▸ **What needs to be done**: From the data, copy out every line in which the word "interface" appears.

▸ **Task data**:
+ + + + + + +
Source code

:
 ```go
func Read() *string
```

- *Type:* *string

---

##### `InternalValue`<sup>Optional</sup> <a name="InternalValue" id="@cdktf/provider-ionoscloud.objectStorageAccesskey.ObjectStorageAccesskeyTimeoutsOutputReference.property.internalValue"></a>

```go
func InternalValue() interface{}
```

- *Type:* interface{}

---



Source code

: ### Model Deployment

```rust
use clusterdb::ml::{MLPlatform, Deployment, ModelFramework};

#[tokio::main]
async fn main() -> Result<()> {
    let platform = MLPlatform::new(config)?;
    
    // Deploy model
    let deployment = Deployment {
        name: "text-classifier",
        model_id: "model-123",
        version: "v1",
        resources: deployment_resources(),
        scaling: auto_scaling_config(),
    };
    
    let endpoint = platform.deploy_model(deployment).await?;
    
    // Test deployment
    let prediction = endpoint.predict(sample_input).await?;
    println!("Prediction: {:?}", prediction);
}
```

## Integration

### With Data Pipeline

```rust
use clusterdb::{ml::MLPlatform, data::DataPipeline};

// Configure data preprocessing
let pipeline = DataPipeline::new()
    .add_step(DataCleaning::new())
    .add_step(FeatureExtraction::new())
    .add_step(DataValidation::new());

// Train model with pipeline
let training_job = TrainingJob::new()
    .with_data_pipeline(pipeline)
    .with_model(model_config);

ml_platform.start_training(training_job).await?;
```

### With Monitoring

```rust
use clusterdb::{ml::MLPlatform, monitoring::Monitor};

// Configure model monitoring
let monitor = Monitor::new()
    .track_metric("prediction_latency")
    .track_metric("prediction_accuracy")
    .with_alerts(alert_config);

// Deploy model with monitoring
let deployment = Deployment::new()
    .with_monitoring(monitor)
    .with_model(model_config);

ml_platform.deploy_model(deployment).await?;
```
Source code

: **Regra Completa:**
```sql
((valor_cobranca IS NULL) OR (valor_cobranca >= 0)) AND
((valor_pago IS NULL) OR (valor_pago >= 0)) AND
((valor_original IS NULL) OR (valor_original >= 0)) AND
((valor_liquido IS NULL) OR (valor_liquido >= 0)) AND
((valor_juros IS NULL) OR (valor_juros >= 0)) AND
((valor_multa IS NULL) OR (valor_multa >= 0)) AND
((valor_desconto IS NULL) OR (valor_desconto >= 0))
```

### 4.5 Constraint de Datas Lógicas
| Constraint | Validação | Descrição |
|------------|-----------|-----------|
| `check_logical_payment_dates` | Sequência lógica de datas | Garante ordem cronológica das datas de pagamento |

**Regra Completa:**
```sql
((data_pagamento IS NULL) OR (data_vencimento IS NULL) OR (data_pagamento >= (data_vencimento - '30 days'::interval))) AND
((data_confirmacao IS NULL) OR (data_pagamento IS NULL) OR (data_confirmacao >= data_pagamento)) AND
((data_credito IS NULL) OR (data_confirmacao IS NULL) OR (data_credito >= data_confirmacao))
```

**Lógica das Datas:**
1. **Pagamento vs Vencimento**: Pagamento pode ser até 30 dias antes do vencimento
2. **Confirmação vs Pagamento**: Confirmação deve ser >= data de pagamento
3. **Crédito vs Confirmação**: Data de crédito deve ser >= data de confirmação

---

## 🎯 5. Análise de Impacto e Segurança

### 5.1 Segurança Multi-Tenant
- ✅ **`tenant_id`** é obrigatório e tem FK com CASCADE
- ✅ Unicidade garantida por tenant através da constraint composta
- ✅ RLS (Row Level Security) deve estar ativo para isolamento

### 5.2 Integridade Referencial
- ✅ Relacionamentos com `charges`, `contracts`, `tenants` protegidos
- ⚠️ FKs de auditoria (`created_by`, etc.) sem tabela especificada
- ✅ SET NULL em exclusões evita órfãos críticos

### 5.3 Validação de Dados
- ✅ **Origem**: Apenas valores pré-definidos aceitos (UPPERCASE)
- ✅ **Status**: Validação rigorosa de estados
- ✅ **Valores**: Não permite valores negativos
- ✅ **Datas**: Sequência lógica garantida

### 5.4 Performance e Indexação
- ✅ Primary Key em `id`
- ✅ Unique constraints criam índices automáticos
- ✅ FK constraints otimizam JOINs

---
+ + + + + + +
▸ **Finished task**:
func InternalValue() interface{}
- *Type:* interface{}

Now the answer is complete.